TASK OBJECTIVE
Please retype every entry below, keeping it exactly the same.
────
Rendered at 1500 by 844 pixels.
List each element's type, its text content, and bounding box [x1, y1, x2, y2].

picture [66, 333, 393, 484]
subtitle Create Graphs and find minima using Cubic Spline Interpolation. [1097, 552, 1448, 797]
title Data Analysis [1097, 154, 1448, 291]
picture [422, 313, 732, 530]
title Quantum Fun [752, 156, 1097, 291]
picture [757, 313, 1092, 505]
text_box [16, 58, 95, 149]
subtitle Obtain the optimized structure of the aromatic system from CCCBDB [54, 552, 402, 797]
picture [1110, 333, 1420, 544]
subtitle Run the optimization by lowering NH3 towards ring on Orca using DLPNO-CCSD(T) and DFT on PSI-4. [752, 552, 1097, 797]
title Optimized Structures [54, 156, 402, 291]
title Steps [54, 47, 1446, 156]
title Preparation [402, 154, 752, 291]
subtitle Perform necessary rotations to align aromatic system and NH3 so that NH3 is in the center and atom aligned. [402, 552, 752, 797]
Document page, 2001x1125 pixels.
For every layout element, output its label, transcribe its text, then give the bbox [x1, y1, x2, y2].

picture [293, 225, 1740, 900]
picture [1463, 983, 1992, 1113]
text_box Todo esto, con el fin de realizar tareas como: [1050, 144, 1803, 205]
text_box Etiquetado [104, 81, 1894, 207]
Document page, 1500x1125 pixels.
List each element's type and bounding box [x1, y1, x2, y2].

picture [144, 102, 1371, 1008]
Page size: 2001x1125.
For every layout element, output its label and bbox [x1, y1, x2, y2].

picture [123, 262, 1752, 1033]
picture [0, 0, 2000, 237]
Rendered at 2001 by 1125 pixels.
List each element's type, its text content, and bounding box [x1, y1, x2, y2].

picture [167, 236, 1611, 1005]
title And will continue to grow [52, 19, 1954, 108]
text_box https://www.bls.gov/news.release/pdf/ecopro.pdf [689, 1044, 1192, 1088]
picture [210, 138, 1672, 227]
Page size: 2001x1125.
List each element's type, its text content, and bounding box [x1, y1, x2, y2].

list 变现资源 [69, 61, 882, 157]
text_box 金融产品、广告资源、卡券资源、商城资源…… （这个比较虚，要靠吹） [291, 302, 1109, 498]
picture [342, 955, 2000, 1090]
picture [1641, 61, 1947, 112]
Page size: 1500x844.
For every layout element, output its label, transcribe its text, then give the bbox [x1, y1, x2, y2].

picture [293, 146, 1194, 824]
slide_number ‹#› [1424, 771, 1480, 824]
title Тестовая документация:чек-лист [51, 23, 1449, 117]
────
EXPECTED ANSWER
Rendered at 1500 by 844 pixels.
List each element's type, its text content, and bounding box [x1, y1, x2, y2].

picture [66, 333, 393, 484]
subtitle Create Graphs and find minima using Cubic Spline Interpolation. [1097, 552, 1448, 797]
title Data Analysis [1097, 154, 1448, 291]
picture [422, 313, 732, 530]
title Quantum Fun [752, 156, 1097, 291]
picture [757, 313, 1092, 505]
text_box [16, 58, 95, 149]
subtitle Obtain the optimized structure of the aromatic system from CCCBDB [54, 552, 402, 797]
picture [1110, 333, 1420, 544]
subtitle Run the optimization by lowering NH3 towards ring on Orca using DLPNO-CCSD(T) and DFT on PSI-4. [752, 552, 1097, 797]
title Optimized Structures [54, 156, 402, 291]
title Steps [54, 47, 1446, 156]
title Preparation [402, 154, 752, 291]
subtitle Perform necessary rotations to align aromatic system and NH3 so that NH3 is in the center and atom aligned. [402, 552, 752, 797]
Document page, 2001x1125 pixels.
For every layout element, output its label, transcribe its text, then give the bbox [x1, y1, x2, y2].

picture [293, 225, 1740, 900]
picture [1463, 983, 1992, 1113]
text_box Todo esto, con el fin de realizar tareas como: [1050, 144, 1803, 205]
text_box Etiquetado [104, 81, 1894, 207]
Document page, 1500x1125 pixels.
List each element's type and bounding box [x1, y1, x2, y2].

picture [144, 102, 1371, 1008]
Page size: 2001x1125.
For every layout element, output its label and bbox [x1, y1, x2, y2].

picture [123, 262, 1752, 1033]
picture [0, 0, 2000, 237]
Rendered at 2001 by 1125 pixels.
List each element's type, its text content, and bounding box [x1, y1, x2, y2].

picture [167, 236, 1611, 1005]
title And will continue to grow [52, 19, 1954, 108]
text_box https://www.bls.gov/news.release/pdf/ecopro.pdf [689, 1044, 1192, 1088]
picture [210, 138, 1672, 227]
Page size: 2001x1125.
List each element's type, its text content, and bounding box [x1, y1, x2, y2].

list 变现资源 [69, 61, 882, 157]
text_box 金融产品、广告资源、卡券资源、商城资源…… （这个比较虚，要靠吹） [291, 302, 1109, 498]
picture [342, 955, 2000, 1090]
picture [1641, 61, 1947, 112]
Page size: 1500x844.
For every layout element, output its label, transcribe its text, then give the bbox [x1, y1, x2, y2].

picture [293, 146, 1194, 824]
slide_number ‹#› [1424, 771, 1480, 824]
title Тестовая документация:чек-лист [51, 23, 1449, 117]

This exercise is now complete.